WKU Assistant Professor of Dance Meghan McKinley expressed, “Jazzlin is a vibrant and eager student. A sense of community is important in this course, her enthusiasm and humor balanced with hard work help bring her peers at ease. She has been a pleasure to work with and to continue to watch grow in both her physical and philosophical understanding of movement.”
Hamilton’s teachers in high school did not know her story, and any WKU instructors aware of her TBI, learned about it from news articles in 2019.
Launching an ability platform
“My first time telling people (about my TBI) was in college,” Hamilton said.
When Hamilton earned the title Miss Black Western 2018 followed by Miss Western Kentucky 2019, it created a platform for her to share her story and begin a journey of speaking up for others with traumatic brain injury.
“I am the voice for the unspoken for.

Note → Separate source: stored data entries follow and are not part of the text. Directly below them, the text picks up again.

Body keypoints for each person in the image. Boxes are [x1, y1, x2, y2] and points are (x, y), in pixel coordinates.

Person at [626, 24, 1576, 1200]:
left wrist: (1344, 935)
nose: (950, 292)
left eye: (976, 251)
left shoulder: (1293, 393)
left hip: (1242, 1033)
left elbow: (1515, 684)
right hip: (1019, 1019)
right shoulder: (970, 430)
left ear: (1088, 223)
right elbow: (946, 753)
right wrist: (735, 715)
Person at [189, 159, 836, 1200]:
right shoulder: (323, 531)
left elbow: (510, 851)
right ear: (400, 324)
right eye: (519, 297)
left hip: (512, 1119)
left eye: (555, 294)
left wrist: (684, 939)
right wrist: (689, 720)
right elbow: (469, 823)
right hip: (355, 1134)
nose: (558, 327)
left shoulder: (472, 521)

I am fueled with passion to make a difference for others,” Hamilton said.
Achieving her goals while living with a traumatic brain injury, Hamilton strives “to be a voice for students with disabilities.” She currently serves as president of MAPS, which stands for Mastering Accessible Possibilities for Students, and works to change the way people think about disability.
“While speaking with me about MAPS, her (Hamilton) tone of voice acknowledged her passion and dedication towards its mission,” said MAP Advisor Claire Parsons.

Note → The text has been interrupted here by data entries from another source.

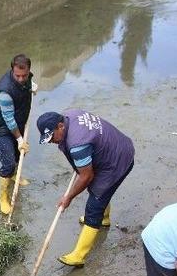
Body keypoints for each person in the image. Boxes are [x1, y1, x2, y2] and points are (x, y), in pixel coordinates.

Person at [37, 109, 134, 267]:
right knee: (97, 189)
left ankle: (79, 256)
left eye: (51, 137)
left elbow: (86, 176)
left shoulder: (77, 144)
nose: (50, 141)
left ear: (61, 126)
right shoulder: (71, 114)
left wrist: (68, 197)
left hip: (117, 161)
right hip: (116, 146)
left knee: (95, 203)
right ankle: (104, 219)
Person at [0, 54, 37, 215]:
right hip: (3, 128)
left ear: (29, 70)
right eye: (17, 75)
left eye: (25, 75)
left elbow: (26, 83)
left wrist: (31, 86)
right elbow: (9, 119)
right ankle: (3, 198)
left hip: (20, 122)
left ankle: (14, 175)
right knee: (8, 163)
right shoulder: (5, 90)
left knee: (19, 155)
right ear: (12, 70)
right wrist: (19, 139)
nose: (21, 79)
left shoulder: (27, 78)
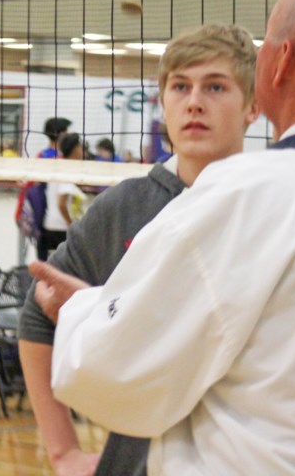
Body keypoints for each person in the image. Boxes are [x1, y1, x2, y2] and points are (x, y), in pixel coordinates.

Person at [32, 0, 295, 474]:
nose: (194, 101)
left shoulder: (237, 196)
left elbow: (116, 376)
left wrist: (81, 308)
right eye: (180, 87)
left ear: (281, 61)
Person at [19, 24, 260, 476]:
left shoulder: (272, 205)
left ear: (252, 105)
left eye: (215, 86)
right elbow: (36, 316)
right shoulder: (124, 207)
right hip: (135, 463)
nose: (194, 101)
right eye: (180, 87)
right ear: (163, 102)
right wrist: (63, 451)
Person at [38, 132, 87, 262]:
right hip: (59, 230)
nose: (82, 151)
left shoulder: (59, 166)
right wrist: (72, 225)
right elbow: (61, 204)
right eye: (81, 147)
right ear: (76, 149)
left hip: (50, 227)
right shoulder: (66, 170)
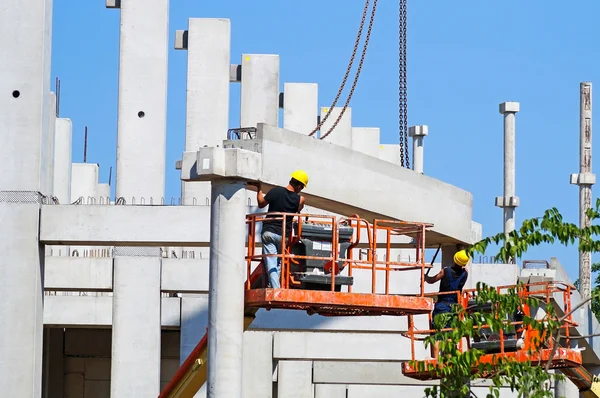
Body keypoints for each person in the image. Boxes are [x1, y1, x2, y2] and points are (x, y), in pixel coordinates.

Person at [254, 170, 308, 288]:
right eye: (302, 187)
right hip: (284, 235)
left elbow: (261, 203)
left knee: (272, 261)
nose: (301, 189)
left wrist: (259, 189)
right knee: (278, 262)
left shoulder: (275, 191)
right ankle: (275, 287)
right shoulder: (300, 199)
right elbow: (299, 211)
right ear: (299, 186)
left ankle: (274, 287)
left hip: (269, 232)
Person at [424, 249, 470, 359]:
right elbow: (464, 270)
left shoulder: (445, 271)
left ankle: (435, 359)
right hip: (454, 308)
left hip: (442, 306)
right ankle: (449, 358)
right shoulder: (465, 274)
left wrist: (425, 277)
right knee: (449, 334)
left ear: (455, 259)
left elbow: (432, 280)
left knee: (437, 335)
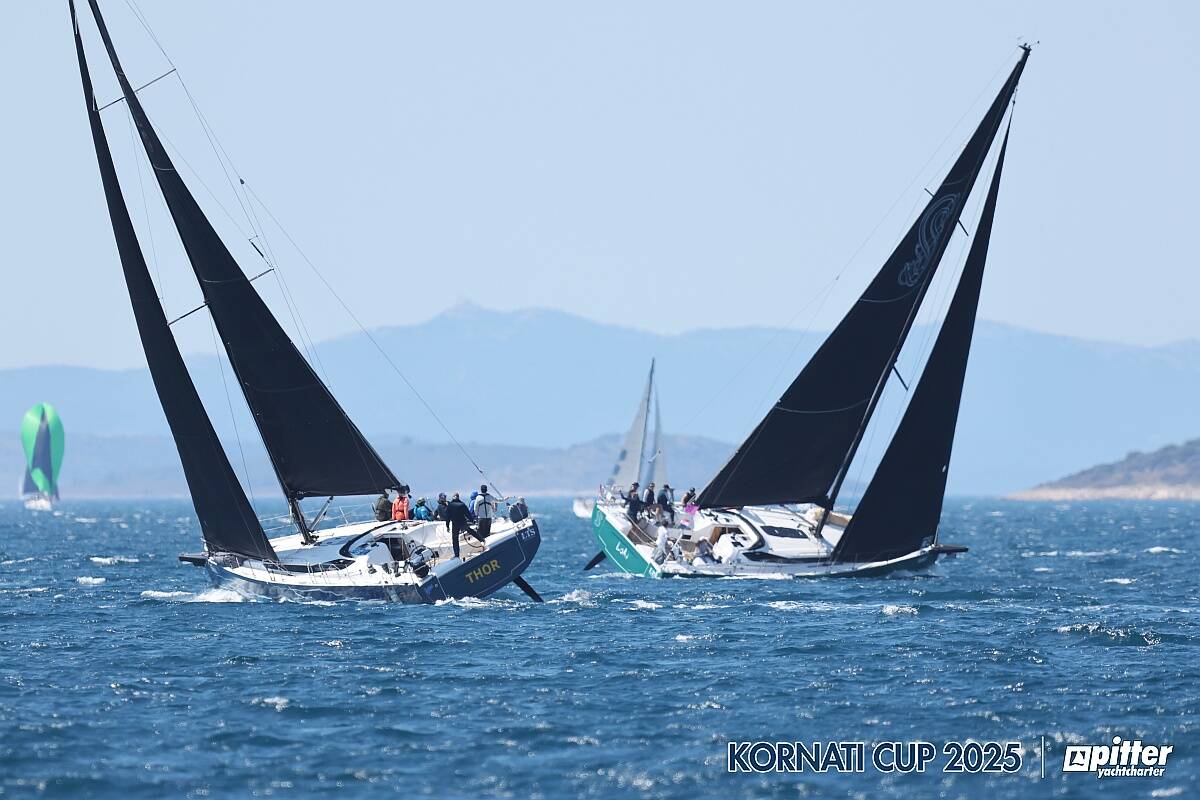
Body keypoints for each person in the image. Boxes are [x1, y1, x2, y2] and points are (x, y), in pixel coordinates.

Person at [445, 492, 473, 559]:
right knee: (470, 531)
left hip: (455, 524)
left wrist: (447, 525)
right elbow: (468, 514)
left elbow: (448, 517)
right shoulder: (462, 504)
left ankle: (456, 554)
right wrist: (472, 520)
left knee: (455, 540)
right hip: (462, 523)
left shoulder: (450, 505)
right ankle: (481, 540)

Parson explained that when it comes to spreading disability awareness, Hamilton comes up with many obscure ideas, including The Ability Pageant.

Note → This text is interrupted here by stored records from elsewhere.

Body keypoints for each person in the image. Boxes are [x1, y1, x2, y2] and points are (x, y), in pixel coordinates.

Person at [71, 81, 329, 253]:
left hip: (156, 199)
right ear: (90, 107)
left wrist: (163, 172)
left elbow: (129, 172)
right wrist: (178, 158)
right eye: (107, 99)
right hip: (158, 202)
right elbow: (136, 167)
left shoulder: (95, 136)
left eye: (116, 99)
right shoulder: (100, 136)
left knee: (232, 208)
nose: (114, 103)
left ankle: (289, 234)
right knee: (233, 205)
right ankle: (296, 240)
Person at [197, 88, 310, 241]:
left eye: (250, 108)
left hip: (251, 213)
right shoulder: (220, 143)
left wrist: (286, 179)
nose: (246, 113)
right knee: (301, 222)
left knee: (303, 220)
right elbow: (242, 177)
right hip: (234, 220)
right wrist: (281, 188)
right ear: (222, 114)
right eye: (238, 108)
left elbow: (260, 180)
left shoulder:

“Prior to the pandemic, she thought of the idea of putting together a pageant with the purpose of breaking stigmas in relation to individuals with disabilities. With this idea, she became very objective with ideas that members had for this project. While being objective, she theorized how the pageant could come about while making sure that every member was taken into consideration,” Parsons said.
Applied learning to community
In January 2020, Hamilton went to Costa Rica hoping to take what she learned back to her hometown of Louisville for a future project. Hamilton received the Benjamin A. Gilman International Scholarship for study abroad in 2019. She studied geography, specifically sustainability in the tropics, to learn about the environment.
“For my Gilman project, I am taking what I learned in Costa Rica and implementing it into the West End of Louisville.” She explained the nearest food option in some areas is a McDonalds or Taco Bell. “Where are our gardens?” Hamilton asked.
Hamilton wants to partner with organizations to help community members have gardens to grow their own food. The project would be done in partnership with the Kentucky Proud Association, a sponsor of the Miss America Organization.
“I am too from the West End. I am too from the area where (some believe) you were not expected to make it,” Hamilton said. She said that she wants her community to have access to healthier food options and learn more about food before consumption. In addition, she said that she thought the community garden would help the environment and climate change.
While the pandemic put some of Hamilton’s work on hold, she continues to press forward. Hamilton plans to continue to speak for those with disabilities and look for ways to give back to her community. This includes using her pageant platforms and participating in Miss Kentucky.
“When you focus and you work really hard, you get opportunities because you worked so hard. It is all a ripple effect. [I thank] all these influential people who have helped me along the way because I could not have done it myself,” Hamilton finished.